* [MATERIAL SUPPLIED]:
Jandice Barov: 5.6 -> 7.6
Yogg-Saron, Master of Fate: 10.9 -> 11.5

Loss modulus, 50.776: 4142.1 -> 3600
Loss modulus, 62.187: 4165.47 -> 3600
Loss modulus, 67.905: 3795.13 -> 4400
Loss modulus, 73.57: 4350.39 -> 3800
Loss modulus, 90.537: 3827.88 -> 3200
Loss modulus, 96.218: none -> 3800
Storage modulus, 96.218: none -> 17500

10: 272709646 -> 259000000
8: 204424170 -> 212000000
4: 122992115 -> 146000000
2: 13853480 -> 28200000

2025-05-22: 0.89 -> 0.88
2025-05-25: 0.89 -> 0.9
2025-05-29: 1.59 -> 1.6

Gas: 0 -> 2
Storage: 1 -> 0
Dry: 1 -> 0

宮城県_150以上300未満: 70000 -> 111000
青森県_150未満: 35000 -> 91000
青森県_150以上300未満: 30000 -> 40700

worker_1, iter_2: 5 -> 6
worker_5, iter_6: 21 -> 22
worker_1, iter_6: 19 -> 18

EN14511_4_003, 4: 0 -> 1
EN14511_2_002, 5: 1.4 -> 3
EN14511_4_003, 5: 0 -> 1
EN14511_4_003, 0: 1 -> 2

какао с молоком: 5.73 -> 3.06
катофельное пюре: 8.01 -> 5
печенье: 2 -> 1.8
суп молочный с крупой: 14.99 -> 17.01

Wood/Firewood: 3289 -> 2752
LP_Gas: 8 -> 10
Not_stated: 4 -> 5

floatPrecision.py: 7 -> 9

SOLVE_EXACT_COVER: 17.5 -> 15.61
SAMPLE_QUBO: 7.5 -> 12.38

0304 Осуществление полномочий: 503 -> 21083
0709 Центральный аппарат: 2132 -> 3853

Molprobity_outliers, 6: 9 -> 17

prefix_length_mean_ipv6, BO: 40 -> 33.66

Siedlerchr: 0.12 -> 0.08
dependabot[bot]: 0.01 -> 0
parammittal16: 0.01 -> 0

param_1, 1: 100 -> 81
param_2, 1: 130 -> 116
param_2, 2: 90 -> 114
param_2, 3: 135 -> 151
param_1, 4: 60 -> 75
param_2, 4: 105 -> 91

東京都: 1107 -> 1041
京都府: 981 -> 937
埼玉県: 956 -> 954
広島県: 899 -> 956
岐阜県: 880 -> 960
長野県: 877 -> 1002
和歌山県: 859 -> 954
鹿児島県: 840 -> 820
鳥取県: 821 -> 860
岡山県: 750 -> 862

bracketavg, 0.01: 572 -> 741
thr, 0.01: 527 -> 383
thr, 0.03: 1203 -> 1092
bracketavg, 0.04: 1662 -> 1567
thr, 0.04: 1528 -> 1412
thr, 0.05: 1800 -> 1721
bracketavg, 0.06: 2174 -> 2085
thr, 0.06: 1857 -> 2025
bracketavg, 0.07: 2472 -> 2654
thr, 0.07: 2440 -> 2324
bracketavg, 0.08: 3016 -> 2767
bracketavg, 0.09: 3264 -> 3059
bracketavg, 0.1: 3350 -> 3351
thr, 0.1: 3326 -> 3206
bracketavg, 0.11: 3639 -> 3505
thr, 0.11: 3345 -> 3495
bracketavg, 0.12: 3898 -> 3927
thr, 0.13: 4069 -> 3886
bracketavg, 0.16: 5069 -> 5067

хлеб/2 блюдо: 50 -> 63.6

* [WHAT YOU WILL DO]: With the line containing "岡山県: 750 -> 862" as the first and the last line of the data as the final one, copy every line between them exactly, those two included.

* [SOLUTION FOR THIS TASK]:
岡山県: 750 -> 862

bracketavg, 0.01: 572 -> 741
thr, 0.01: 527 -> 383
thr, 0.03: 1203 -> 1092
bracketavg, 0.04: 1662 -> 1567
thr, 0.04: 1528 -> 1412
thr, 0.05: 1800 -> 1721
bracketavg, 0.06: 2174 -> 2085
thr, 0.06: 1857 -> 2025
bracketavg, 0.07: 2472 -> 2654
thr, 0.07: 2440 -> 2324
bracketavg, 0.08: 3016 -> 2767
bracketavg, 0.09: 3264 -> 3059
bracketavg, 0.1: 3350 -> 3351
thr, 0.1: 3326 -> 3206
bracketavg, 0.11: 3639 -> 3505
thr, 0.11: 3345 -> 3495
bracketavg, 0.12: 3898 -> 3927
thr, 0.13: 4069 -> 3886
bracketavg, 0.16: 5069 -> 5067

хлеб/2 блюдо: 50 -> 63.6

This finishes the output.